- PROBLEM STATEMENT -
Return exactly the lines below, starting with the one that has "right shoulder: (154, 284, 0)" and going on through the one that has "right shoulder: (462, 285, 6)".
╭─ AVAILABLE DATA
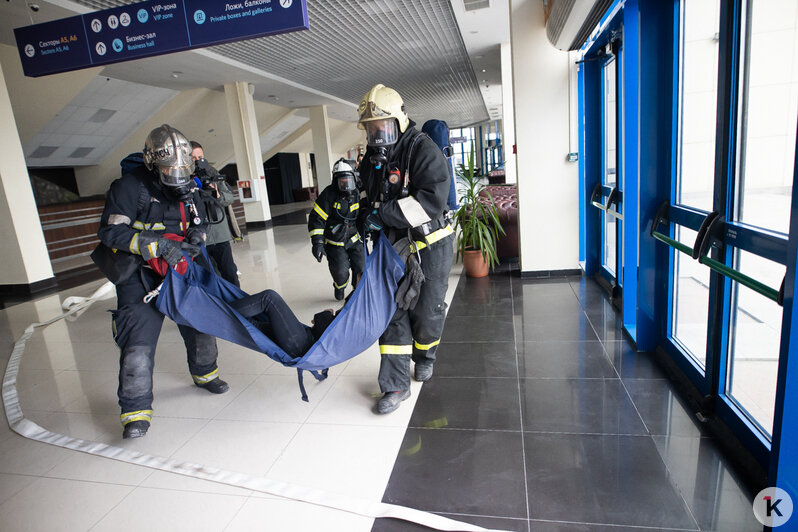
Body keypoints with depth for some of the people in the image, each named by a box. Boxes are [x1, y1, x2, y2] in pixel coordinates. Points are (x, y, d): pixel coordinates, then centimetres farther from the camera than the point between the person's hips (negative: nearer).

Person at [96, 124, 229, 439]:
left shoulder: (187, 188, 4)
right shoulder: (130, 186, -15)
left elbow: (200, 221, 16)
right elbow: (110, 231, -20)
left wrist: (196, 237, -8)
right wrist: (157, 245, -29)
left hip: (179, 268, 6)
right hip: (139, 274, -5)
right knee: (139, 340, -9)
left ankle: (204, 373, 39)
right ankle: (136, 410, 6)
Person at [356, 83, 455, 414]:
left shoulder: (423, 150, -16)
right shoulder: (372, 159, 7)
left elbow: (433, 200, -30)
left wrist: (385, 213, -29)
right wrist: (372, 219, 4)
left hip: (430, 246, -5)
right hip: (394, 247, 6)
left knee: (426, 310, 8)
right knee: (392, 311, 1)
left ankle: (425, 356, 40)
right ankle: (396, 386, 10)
╰─
╭─ AVAILABLE DATA
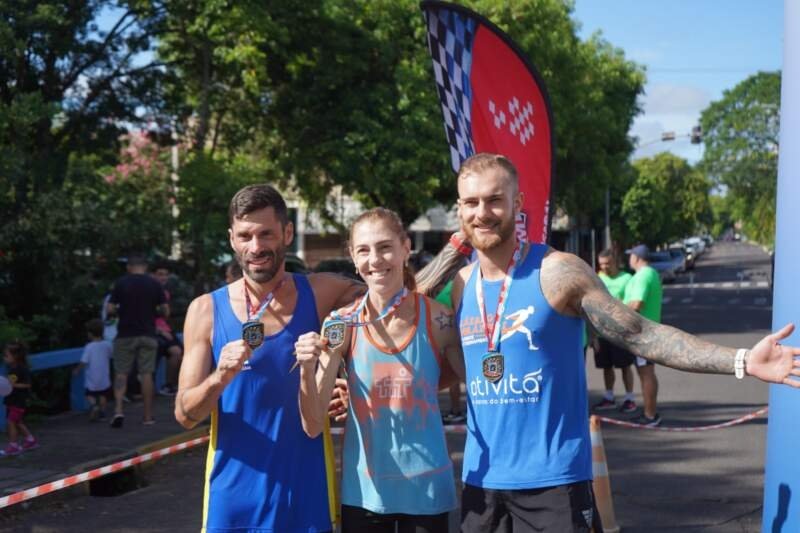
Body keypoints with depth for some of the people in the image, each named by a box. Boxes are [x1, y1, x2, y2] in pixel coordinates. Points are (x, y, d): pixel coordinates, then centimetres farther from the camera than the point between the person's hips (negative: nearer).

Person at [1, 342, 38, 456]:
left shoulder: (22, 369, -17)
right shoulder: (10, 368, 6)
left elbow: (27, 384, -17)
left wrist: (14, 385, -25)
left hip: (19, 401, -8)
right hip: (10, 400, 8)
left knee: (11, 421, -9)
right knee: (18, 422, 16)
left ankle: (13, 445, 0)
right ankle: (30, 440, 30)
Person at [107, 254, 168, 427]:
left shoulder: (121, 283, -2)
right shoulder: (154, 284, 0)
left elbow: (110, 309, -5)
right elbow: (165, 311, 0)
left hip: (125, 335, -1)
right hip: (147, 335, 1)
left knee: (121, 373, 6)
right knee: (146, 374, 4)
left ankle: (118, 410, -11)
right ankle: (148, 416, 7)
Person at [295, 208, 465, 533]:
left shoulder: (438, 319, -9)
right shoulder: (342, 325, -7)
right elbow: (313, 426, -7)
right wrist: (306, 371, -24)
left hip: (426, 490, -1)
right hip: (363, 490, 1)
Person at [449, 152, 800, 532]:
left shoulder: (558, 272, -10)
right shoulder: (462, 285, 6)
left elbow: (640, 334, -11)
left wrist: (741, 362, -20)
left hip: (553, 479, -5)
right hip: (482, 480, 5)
╰─
- RESULT BELOW -
right shoulder: (154, 284, 0)
left elbow: (110, 309, -5)
right elbow: (165, 311, 0)
left hip: (125, 335, -1)
right hip: (147, 335, 1)
left knee: (121, 373, 6)
right knee: (146, 374, 4)
left ankle: (118, 410, -11)
right ankle: (148, 416, 7)
Person at [295, 208, 465, 533]:
left shoulder: (438, 319, -9)
right shoulder: (342, 325, -7)
right elbow: (313, 426, -7)
right wrist: (306, 371, -24)
left hip: (426, 490, -1)
right hip: (363, 490, 1)
Person at [449, 152, 800, 532]:
left shoulder: (558, 272, -10)
right shoulder: (462, 285, 6)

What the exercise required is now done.